PROBLEM: Please give the whole listing again exactly, without any of its pictures.

BEGIN SOURCE MATERIAL

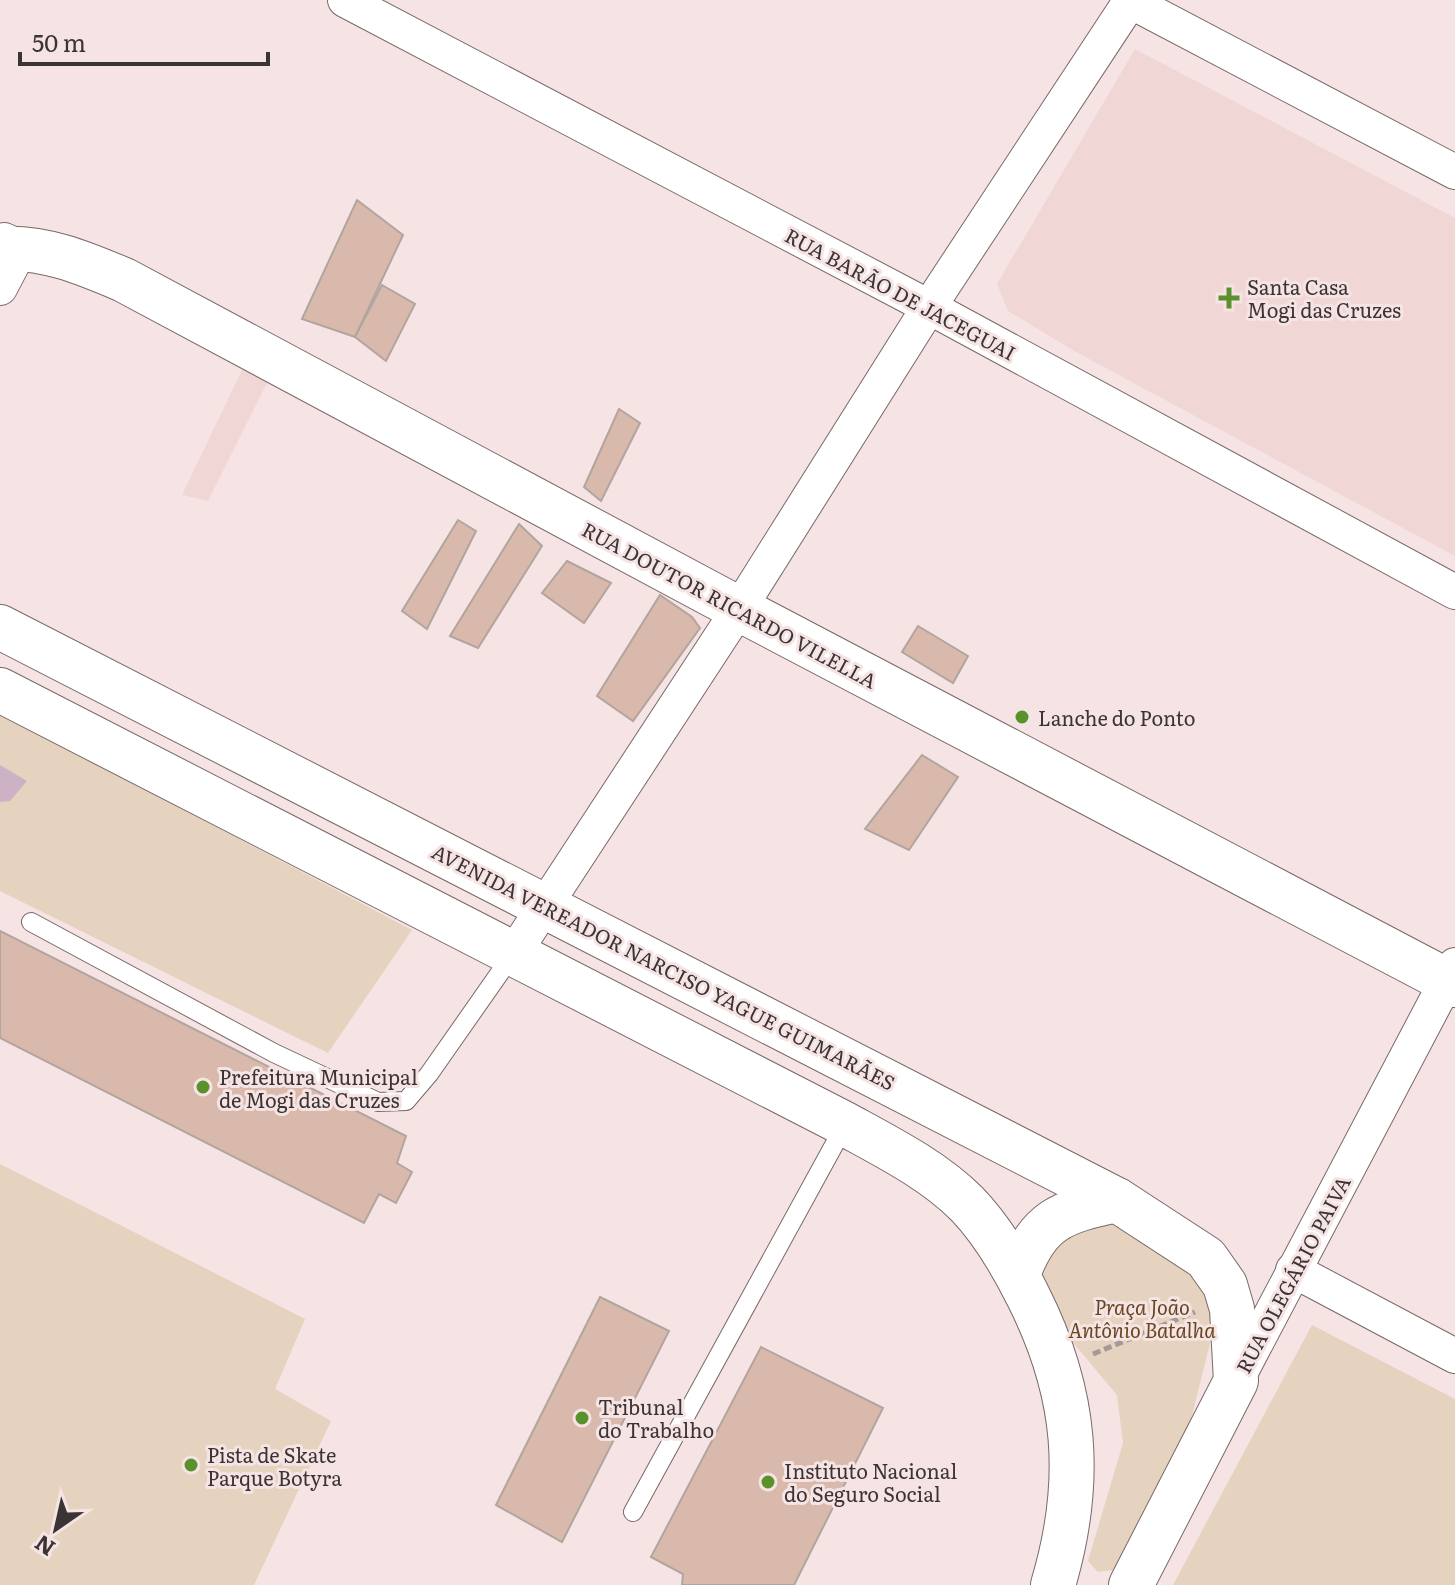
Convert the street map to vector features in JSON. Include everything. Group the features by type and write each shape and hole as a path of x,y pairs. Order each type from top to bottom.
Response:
{"main road":[{"name":"RUA DOUTOR RICARDO VILELLA","path":"7,245 75,259 124,280 739,609 1452,977"},
{"name":"AVENIDA VEREADOR NARCISO YAGUE GUIMARÃES","path":"0,627 546,904 1117,1200 1206,1258 1229,1298 1236,1381"},
{"path":"0,690 845,1124 927,1171 967,1204 1018,1274 1059,1368 1070,1416 1072,1500 1065,1546 1053,1585"},
{"path":"1018,1274 1033,1241 1046,1224 1062,1214 1117,1200"},
{"name":"RUA OLEGÁRIO PAIVA","path":"1131,1585 1236,1381"}],"street":[{"name":"RUA BARÃO DE JACEGUAI","path":"345,0 929,307 1455,592"},
{"path":"514,953 1130,0 1455,172"},
{"path":"0,288 7,245"},
{"name":"RUA OLEGÁRIO PAIVA","path":"1236,1381 1452,977"},
{"path":"1293,1270 1455,1356"}],"lane":[{"path":"31,922 274,1053 378,1102 406,1101 514,953"},
{"path":"633,1512 845,1124"}],"path":[{"path":"1059,1368 1229,1298"}],"shaded area":[{"name":"Santa Casa Mogi das Cruzes","path":"1135,49 1455,218 1455,556 1076,352 1008,311 997,284"},
{"path":"243,368 270,377 208,501 182,495"},
{"path":"0,765 27,781 10,801 0,802"}],"green space":[{"path":"0,713 412,930 328,1053 0,891"},
{"path":"0,1164 305,1319 275,1389 331,1421 254,1585 0,1585"},
{"name":"Praça João Antônio Batalha","path":"1095,1220 1130,1224 1207,1286 1215,1323 1182,1456 1128,1558 1113,1570 1098,1572 1088,1561 1123,1443 1117,1395 1071,1340 1039,1276 1040,1253"},
{"path":"1312,1325 1455,1399 1455,1585 1173,1585"}],"building":[{"path":"357,200 403,235 355,337 302,319"},
{"path":"382,285 415,304 386,361 355,337"},
{"path":"619,409 640,423 601,501 584,487"},
{"path":"458,520 476,531 427,629 402,611"},
{"path":"519,524 542,546 478,648 450,636"},
{"path":"567,561 611,583 584,623 542,593"},
{"path":"660,595 692,617 700,628 633,721 597,696"},
{"path":"918,626 968,656 953,683 902,652"},
{"path":"922,755 958,777 909,850 865,829"},
{"name":"Prefeitura Municipal de Mogi das Cruzes","path":"0,931 406,1136 397,1163 412,1172 396,1203 379,1194 364,1223 0,1038"},
{"name":"Tribunal do Trabalho","path":"600,1297 669,1331 562,1542 496,1505"},
{"name":"Instituto Nacional do Seguro Social","path":"761,1347 883,1408 794,1585 682,1585 683,1574 651,1557"}],"place":[{"name":"Santa Casa Mogi das Cruzes","path":"1229,298"},
{"name":"Lanche do Ponto","path":"1022,717"},
{"name":"Prefeitura Municipal de Mogi das Cruzes","path":"203,1087"},
{"name":"Tribunal do Trabalho","path":"582,1418"},
{"name":"Pista de Skate Parque Botyra","path":"191,1465"},
{"name":"Instituto Nacional do Seguro Social","path":"768,1482"}]}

END SOURCE MATERIAL

TASK RESULT:
Convert the street map to vector features in JSON. Include everything. Group the features by type and write each shape and hole as a path of x,y pairs. Order each type from top to bottom.
Response:
{"main road":[{"name":"RUA DOUTOR RICARDO VILELLA","path":"7,245 75,259 124,280 739,609 1452,977"},
{"name":"AVENIDA VEREADOR NARCISO YAGUE GUIMARÃES","path":"0,627 546,904 1117,1200 1206,1258 1229,1298 1236,1381"},
{"path":"0,690 845,1124 927,1171 967,1204 1018,1274 1059,1368 1070,1416 1072,1500 1065,1546 1053,1585"},
{"path":"1018,1274 1033,1241 1046,1224 1062,1214 1117,1200"},
{"name":"RUA OLEGÁRIO PAIVA","path":"1131,1585 1236,1381"}],"street":[{"name":"RUA BARÃO DE JACEGUAI","path":"345,0 929,307 1455,592"},
{"path":"514,953 1130,0 1455,172"},
{"path":"0,288 7,245"},
{"name":"RUA OLEGÁRIO PAIVA","path":"1236,1381 1452,977"},
{"path":"1293,1270 1455,1356"}],"lane":[{"path":"31,922 274,1053 378,1102 406,1101 514,953"},
{"path":"633,1512 845,1124"}],"path":[{"path":"1059,1368 1229,1298"}],"shaded area":[{"name":"Santa Casa Mogi das Cruzes","path":"1135,49 1455,218 1455,556 1076,352 1008,311 997,284"},
{"path":"243,368 270,377 208,501 182,495"},
{"path":"0,765 27,781 10,801 0,802"}],"green space":[{"path":"0,713 412,930 328,1053 0,891"},
{"path":"0,1164 305,1319 275,1389 331,1421 254,1585 0,1585"},
{"name":"Praça João Antônio Batalha","path":"1095,1220 1130,1224 1207,1286 1215,1323 1182,1456 1128,1558 1113,1570 1098,1572 1088,1561 1123,1443 1117,1395 1071,1340 1039,1276 1040,1253"},
{"path":"1312,1325 1455,1399 1455,1585 1173,1585"}],"building":[{"path":"357,200 403,235 355,337 302,319"},
{"path":"382,285 415,304 386,361 355,337"},
{"path":"619,409 640,423 601,501 584,487"},
{"path":"458,520 476,531 427,629 402,611"},
{"path":"519,524 542,546 478,648 450,636"},
{"path":"567,561 611,583 584,623 542,593"},
{"path":"660,595 692,617 700,628 633,721 597,696"},
{"path":"918,626 968,656 953,683 902,652"},
{"path":"922,755 958,777 909,850 865,829"},
{"name":"Prefeitura Municipal de Mogi das Cruzes","path":"0,931 406,1136 397,1163 412,1172 396,1203 379,1194 364,1223 0,1038"},
{"name":"Tribunal do Trabalho","path":"600,1297 669,1331 562,1542 496,1505"},
{"name":"Instituto Nacional do Seguro Social","path":"761,1347 883,1408 794,1585 682,1585 683,1574 651,1557"}],"place":[{"name":"Santa Casa Mogi das Cruzes","path":"1229,298"},
{"name":"Lanche do Ponto","path":"1022,717"},
{"name":"Prefeitura Municipal de Mogi das Cruzes","path":"203,1087"},
{"name":"Tribunal do Trabalho","path":"582,1418"},
{"name":"Pista de Skate Parque Botyra","path":"191,1465"},
{"name":"Instituto Nacional do Seguro Social","path":"768,1482"}]}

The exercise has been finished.